TEXTO DE LECTURA →
_____

Lo cierto es que un vínculo más horizontal entre empleado y jefe transforma la manera en la que estos se relacionan. Pasa en todas las empresas del mundo, “pero acá se nota que critican mucho al jefe. Lo cuestionan”, señala Lorena, como si pensaran que no es lo suficientemente competente para el cargo que ocupa. “En cambio nosotros, los colombianos, guardamos más el respeto, pensamos que si un jefe está allá es por algo. Acá los toman como si fueran pares, iguales, como si hubieran llegado allá por un golpe de suerte. La gente critica mucho, y se queja mucho acá”.
En toda comida, en toda charla, el jefe es el tema favorito de conversación, lo que hizo, lo que dejó de hacer. Puede llegar a convertirse en una obsesión colectiva. No hay un café que se tome sin hablar de él. Ese es otro punto en común: “que todos vamos a tomar café para chismosear. Eso es igual en Colombia y acá. En Colombia puede ser un momento en el que se habla de temas personales, mientras que aquí es más: uy, a este lo echaron, entonces a quién van a poner, cómo lo sacaron, cuánta plata le dieron…”.

_____

INFORMACIÓN PROPORCIONADA →
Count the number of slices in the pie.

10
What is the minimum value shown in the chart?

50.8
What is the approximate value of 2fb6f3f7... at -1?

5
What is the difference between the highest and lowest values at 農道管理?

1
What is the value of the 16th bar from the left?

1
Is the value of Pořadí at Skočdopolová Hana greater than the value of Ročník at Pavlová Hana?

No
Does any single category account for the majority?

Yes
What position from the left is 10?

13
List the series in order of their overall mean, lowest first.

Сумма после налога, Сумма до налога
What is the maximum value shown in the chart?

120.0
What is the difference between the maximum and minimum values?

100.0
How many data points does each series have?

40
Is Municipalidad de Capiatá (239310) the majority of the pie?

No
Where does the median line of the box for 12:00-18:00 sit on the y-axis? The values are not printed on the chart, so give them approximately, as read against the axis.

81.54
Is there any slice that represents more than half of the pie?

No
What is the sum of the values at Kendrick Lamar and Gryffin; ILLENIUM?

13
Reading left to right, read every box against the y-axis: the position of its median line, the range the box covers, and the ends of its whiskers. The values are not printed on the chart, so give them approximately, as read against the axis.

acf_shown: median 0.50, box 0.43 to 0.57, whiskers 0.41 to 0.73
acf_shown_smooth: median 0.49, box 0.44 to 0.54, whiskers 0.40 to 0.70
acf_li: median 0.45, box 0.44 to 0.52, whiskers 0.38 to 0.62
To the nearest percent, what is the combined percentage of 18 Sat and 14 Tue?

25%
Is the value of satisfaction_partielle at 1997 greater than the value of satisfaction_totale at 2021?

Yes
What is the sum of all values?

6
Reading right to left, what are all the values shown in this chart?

_____

TAREA → Según el texto de lectura, ¿de qué se habla aquí al tomar café, a diferencia de los temas personales que se tratan en Colombia? Enuméralo todo. Para responder, básate únicamente en el texto de lectura.

TU RESPUESTA →
- A quién echaron ("a este lo echaron")
- A quién van a poner
- Cómo lo sacaron
- Cuánta plata le dieron